Given problem. Could you rewrite the lines from the one containing "genus: Gomphrena" through the one containing "order: Fagales", replacing "scientific name" with "species" and leaving everything else unchanged? Give back only those lines.

# # # #

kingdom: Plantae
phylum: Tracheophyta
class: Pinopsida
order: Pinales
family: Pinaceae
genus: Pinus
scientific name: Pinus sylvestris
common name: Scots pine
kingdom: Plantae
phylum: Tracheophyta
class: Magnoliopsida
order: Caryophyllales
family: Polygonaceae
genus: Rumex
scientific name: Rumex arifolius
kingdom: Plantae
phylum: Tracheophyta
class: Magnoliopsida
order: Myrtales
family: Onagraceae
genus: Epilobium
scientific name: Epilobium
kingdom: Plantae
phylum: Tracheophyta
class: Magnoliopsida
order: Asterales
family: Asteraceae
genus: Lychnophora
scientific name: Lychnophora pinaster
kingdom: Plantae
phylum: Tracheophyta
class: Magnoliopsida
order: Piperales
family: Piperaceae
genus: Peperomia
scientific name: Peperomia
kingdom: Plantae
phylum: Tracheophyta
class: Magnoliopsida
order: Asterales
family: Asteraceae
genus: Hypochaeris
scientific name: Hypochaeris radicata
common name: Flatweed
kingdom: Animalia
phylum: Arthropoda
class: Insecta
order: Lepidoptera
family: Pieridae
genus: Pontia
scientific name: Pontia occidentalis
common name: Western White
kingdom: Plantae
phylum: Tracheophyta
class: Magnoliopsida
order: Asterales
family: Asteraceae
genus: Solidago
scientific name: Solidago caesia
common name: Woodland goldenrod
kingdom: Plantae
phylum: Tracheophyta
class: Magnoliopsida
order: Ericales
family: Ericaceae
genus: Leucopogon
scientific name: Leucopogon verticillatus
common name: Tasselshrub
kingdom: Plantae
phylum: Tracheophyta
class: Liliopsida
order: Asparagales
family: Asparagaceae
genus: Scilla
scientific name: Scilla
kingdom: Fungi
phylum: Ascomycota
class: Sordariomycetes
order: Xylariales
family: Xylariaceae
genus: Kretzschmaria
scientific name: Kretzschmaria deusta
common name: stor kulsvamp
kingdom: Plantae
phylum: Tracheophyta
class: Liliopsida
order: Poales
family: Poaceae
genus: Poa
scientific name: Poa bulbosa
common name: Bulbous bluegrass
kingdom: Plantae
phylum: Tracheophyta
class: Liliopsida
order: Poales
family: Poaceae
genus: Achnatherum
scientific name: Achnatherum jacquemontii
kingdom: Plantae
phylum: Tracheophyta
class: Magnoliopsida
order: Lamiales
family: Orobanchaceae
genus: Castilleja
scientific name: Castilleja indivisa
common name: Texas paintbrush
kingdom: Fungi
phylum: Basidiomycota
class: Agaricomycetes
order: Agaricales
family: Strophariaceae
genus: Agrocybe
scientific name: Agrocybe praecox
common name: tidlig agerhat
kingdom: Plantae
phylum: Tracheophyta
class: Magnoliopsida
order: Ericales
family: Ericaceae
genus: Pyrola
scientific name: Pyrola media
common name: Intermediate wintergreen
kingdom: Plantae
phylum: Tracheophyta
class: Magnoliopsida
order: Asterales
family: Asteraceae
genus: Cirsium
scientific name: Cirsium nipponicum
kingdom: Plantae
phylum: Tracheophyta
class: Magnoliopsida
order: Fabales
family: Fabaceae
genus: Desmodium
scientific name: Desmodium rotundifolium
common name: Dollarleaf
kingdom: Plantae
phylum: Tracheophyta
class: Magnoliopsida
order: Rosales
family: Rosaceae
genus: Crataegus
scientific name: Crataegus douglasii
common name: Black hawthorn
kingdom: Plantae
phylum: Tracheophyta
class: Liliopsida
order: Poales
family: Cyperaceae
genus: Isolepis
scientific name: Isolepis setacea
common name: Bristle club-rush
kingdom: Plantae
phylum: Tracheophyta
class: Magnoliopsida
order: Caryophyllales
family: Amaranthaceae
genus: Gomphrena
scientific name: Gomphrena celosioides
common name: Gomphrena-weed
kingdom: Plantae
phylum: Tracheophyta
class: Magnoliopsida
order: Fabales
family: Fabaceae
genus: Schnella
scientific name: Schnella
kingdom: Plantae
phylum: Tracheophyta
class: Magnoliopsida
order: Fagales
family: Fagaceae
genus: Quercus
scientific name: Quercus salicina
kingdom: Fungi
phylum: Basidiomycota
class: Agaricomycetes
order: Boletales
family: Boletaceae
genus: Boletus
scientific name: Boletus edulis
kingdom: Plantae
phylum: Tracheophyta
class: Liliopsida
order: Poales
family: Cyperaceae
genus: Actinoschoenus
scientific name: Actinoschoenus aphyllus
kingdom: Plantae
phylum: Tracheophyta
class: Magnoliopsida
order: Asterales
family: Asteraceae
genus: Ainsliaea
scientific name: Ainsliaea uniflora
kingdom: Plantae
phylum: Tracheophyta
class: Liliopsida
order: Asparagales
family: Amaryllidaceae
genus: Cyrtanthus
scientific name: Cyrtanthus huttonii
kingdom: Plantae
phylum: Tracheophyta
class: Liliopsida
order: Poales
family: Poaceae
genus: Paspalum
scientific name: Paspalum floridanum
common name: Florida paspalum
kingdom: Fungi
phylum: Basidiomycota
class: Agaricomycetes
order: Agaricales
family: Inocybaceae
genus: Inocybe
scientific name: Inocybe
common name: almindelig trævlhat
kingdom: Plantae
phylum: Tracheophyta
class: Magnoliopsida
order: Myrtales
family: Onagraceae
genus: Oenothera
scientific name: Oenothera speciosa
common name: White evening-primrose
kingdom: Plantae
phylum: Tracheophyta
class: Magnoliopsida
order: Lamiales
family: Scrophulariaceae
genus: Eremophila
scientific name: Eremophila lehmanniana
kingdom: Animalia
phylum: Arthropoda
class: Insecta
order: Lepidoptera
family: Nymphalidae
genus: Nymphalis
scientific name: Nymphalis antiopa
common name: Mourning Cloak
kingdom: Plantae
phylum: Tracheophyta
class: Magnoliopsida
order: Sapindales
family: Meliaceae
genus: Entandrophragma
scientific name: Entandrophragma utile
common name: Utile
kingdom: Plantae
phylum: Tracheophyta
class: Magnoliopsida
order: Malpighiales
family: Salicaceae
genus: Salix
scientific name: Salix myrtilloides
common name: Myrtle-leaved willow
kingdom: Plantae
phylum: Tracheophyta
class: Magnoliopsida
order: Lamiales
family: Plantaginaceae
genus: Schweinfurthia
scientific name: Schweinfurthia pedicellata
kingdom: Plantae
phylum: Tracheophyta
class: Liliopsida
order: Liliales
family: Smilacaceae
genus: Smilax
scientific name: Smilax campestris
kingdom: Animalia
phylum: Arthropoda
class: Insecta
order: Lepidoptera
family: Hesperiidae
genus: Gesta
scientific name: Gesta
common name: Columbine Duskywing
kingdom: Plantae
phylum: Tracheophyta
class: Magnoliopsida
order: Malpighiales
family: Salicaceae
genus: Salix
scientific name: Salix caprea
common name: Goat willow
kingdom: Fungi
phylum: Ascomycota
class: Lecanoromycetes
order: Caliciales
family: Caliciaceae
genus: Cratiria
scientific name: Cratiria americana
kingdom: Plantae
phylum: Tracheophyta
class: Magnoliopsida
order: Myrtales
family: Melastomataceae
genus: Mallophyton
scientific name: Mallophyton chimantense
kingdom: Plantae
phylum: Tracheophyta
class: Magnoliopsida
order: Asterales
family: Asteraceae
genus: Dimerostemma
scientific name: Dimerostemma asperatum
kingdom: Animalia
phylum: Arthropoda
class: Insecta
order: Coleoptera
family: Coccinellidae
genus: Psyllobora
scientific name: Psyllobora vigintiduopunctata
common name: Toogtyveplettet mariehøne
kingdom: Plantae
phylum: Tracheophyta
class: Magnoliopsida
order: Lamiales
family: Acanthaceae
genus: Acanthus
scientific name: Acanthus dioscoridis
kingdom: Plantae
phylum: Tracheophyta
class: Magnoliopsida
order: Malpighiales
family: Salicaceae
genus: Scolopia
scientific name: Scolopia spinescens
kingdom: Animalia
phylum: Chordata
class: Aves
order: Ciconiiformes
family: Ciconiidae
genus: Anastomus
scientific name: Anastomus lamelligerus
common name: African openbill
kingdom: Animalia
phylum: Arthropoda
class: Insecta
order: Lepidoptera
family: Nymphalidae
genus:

# # # #

Written answer.
genus: Gomphrena
species: Gomphrena celosioides
common name: Gomphrena-weed
kingdom: Plantae
phylum: Tracheophyta
class: Magnoliopsida
order: Fabales
family: Fabaceae
genus: Schnella
species: Schnella
kingdom: Plantae
phylum: Tracheophyta
class: Magnoliopsida
order: Fagales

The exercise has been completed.